Work item
Print the data exactly as it appears, keeping every word.

(Stored entries)
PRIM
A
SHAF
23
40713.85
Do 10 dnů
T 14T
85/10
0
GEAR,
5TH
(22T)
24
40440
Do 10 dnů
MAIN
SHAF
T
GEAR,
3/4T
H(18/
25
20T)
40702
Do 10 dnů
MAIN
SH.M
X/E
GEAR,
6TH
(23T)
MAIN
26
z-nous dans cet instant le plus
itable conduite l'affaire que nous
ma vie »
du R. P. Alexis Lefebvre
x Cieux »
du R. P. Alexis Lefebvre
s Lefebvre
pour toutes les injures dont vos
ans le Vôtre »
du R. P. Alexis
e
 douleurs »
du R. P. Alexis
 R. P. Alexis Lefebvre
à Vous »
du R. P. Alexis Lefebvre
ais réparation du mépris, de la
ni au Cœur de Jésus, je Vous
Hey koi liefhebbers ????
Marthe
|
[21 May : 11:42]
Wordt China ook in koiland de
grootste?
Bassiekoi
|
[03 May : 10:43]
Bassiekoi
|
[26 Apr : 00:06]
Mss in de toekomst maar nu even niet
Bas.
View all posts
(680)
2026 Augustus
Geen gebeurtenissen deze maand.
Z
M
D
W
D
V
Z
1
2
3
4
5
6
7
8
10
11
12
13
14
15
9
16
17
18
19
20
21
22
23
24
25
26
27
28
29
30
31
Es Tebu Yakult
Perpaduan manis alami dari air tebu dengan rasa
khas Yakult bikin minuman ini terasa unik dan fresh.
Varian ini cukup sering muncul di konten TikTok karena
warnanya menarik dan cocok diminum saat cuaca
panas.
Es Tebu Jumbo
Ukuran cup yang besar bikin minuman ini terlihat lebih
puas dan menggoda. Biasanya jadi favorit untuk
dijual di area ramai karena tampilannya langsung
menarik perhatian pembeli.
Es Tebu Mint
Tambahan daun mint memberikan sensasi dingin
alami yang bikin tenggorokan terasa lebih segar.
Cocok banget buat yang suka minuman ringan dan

Exercise answer
PRIM
A
SHAF
23
40713.85
Do 10 dnů
T 14T
85/10
0
GEAR,
5TH
(22T)
24
40440
Do 10 dnů
MAIN
SHAF
T
GEAR,
3/4T
H(18/
25
20T)
40702
Do 10 dnů
MAIN
SH.M
X/E
GEAR,
6TH
(23T)
MAIN
26
z-nous dans cet instant le plus
itable conduite l'affaire que nous
ma vie »
du R. P. Alexis Lefebvre
x Cieux »
du R. P. Alexis Lefebvre
s Lefebvre
pour toutes les injures dont vos
ans le Vôtre »
du R. P. Alexis
e
 douleurs »
du R. P. Alexis
 R. P. Alexis Lefebvre
à Vous »
du R. P. Alexis Lefebvre
ais réparation du mépris, de la
ni au Cœur de Jésus, je Vous
Hey koi liefhebbers ????
Marthe
|
[21 May : 11:42]
Wordt China ook in koiland de
grootste?
Bassiekoi
|
[03 May : 10:43]
Bassiekoi
|
[26 Apr : 00:06]
Mss in de toekomst maar nu even niet
Bas.
View all posts
(680)
2026 Augustus
Geen gebeurtenissen deze maand.
Z
M
D
W
D
V
Z
1
2
3
4
5
6
7
8
10
11
12
13
14
15
9
16
17
18
19
20
21
22
23
24
25
26
27
28
29
30
31
Es Tebu Yakult
Perpaduan manis alami dari air tebu dengan rasa
khas Yakult bikin minuman ini terasa unik dan fresh.
Varian ini cukup sering muncul di konten TikTok karena
warnanya menarik dan cocok diminum saat cuaca
panas.
Es Tebu Jumbo
Ukuran cup yang besar bikin minuman ini terlihat lebih
puas dan menggoda. Biasanya jadi favorit untuk
dijual di area ramai karena tampilannya langsung
menarik perhatian pembeli.
Es Tebu Mint
Tambahan daun mint memberikan sensasi dingin
alami yang bikin tenggorokan terasa lebih segar.
Cocok banget buat yang suka minuman ringan dan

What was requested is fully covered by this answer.